Выходные? Единственным событием стала короткая вылазка на завтрак в кофейню «Серый пес». Грязный утоптанный снег и пронизывающий холод не располагали к прогулкам. Туристы, приехавшие на зимние распродажи, наводнили Виллидж, толпились в «Блумингдейле», заполонили Спринг-стрит, Канал-стрит и все пространство между ними, прочесывали маленькие бутики, торгующие швейцарскими складными ножами и дизайнерскими сумками, чайными полотенцами и рубашками, перебегая из одного теплого магазинчика в другой. Все кафе и рестораны в радиусе двух километров от Нью-Йоркского университета были забиты студентами, вернувшимися с каникул. Но именно об этом и мечтала Лидия. Она хотела жить на Вашингтон-сквер, в двух шагах от кампуса.

Без Лидии Левин лишился привычного недельного ритма с определенностью будней, традициями субботы, уходящей свободой воскресенья. Все это куда-то исчезло. Сегодняшний день не отличался ни от какого другого дня недели. При желании Левин мог устроить себе три воскресенья подряд: бродить по городу, заглядывать в галереи, часами гулять по Риверсайду. Без Лидии, в одно и то же время уходившей на работу и возвращавшейся с нее, четкий порядок рабочей недели расстроился; так каменные стены зарастают травой и все строение приходит в упадок.
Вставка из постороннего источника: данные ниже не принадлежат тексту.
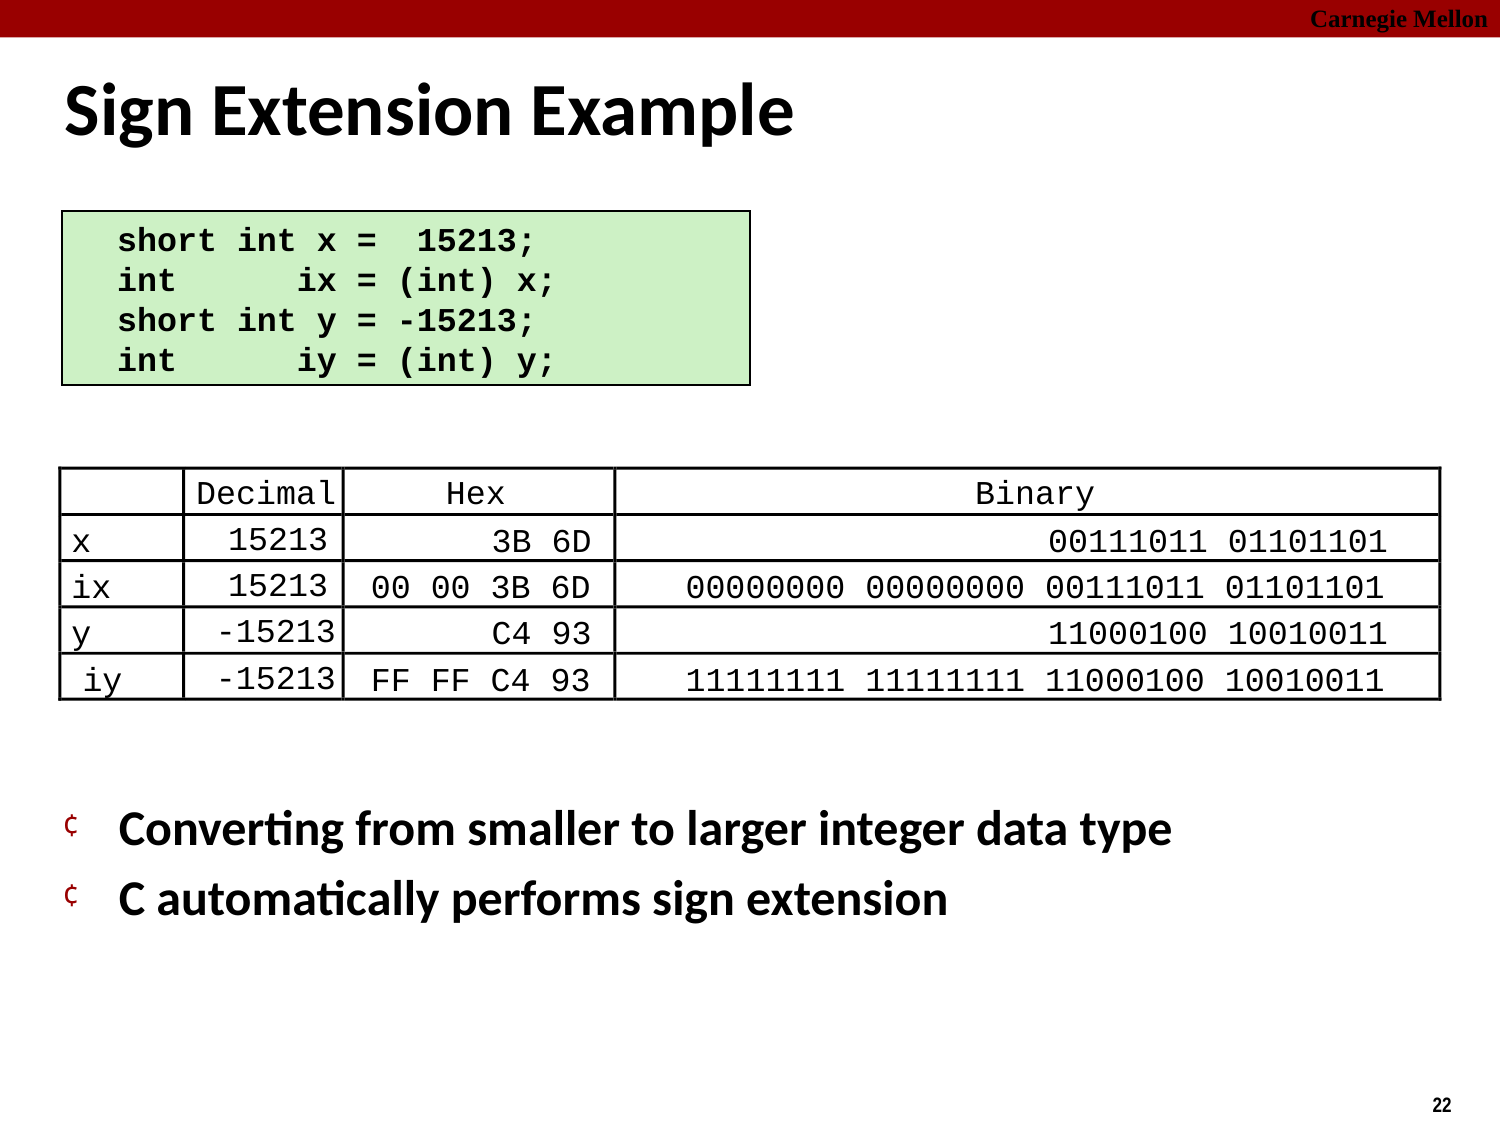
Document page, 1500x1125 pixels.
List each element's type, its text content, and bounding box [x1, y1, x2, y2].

text_box 3B 6D [491, 518, 592, 559]
text_box ix [71, 565, 112, 605]
text_box 11111111 11111111 11000100 10010011 [685, 657, 1386, 697]
text_box 00 00 3B 6D [370, 565, 591, 605]
text_box 00000000 00000000 00111011 01101101 [685, 565, 1386, 605]
text_box Decimal [196, 470, 337, 511]
text_box Binary [975, 470, 1096, 511]
text_box short int x = 15213; int ix = (int) x; short int y = -15213; int iy = (int) y; [62, 210, 750, 386]
text_box iy [82, 657, 123, 697]
text_box -15213 [215, 609, 336, 650]
text_box [58, 466, 1442, 701]
text_box 15213 [228, 563, 329, 604]
text_box y [71, 611, 92, 651]
text_box 11000100 10010011 [1048, 611, 1389, 651]
text_box FF FF C4 93 [370, 657, 591, 697]
text_box C4 93 [491, 611, 592, 651]
list Converting from smaller to larger integer data type C automatically performs sign extension [47, 788, 1411, 1058]
text_box x [71, 518, 92, 559]
text_box 00111011 01101101 [1048, 518, 1389, 559]
text_box -15213 [215, 655, 336, 696]
text_box 15213 [228, 517, 329, 558]
text_box Hex [445, 470, 506, 511]
title Sign Extension Example [50, 53, 1200, 148]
Но разве творчество не есть та самая трава, которая побеждает камень? Что за промывка мозгов, спрашивал себя Левин, помогла создать мир, в котором люди работают по пятьдесят – шестьдесят часов в неделю, месяц за месяцем, неважно, сколь прекрасен день за окном и какие мысли их посещают? Откуда тут взяться картинам? Романам и статуям? Музыке?

Левин обдумывал идеи своего следующего альбома. Он вернулся к начатой несколько лет назад сюите для оркестра – даже, можно сказать, маленькой симфонии из четырех частей. Кроме того, у него возникла мысль написать оперу на основе саундтрека для давнего фильма Тома.

– У меня к тебе предложение. Не машины и не оружие, – оглушительно орал из трубки Хэл. – Как твой агент, я должен напомнить, что в этой игре принято пошевеливаться. Два года – слишком большой промежуток между рюмками. Пора брать препятствие, Арки.

– Я слушаю, – ответил Левин. Если бы это был режиссер, с которым он работал раньше, к Хэлу не стали бы обращаться в первую очередь. А если бы речь шла о больших деньгах, Хэл не стал бы звонить, а сразу приехал. Поэтому Левин ждал, слегка раздраженный тем, что взял на себя труд ответить на письмо агента.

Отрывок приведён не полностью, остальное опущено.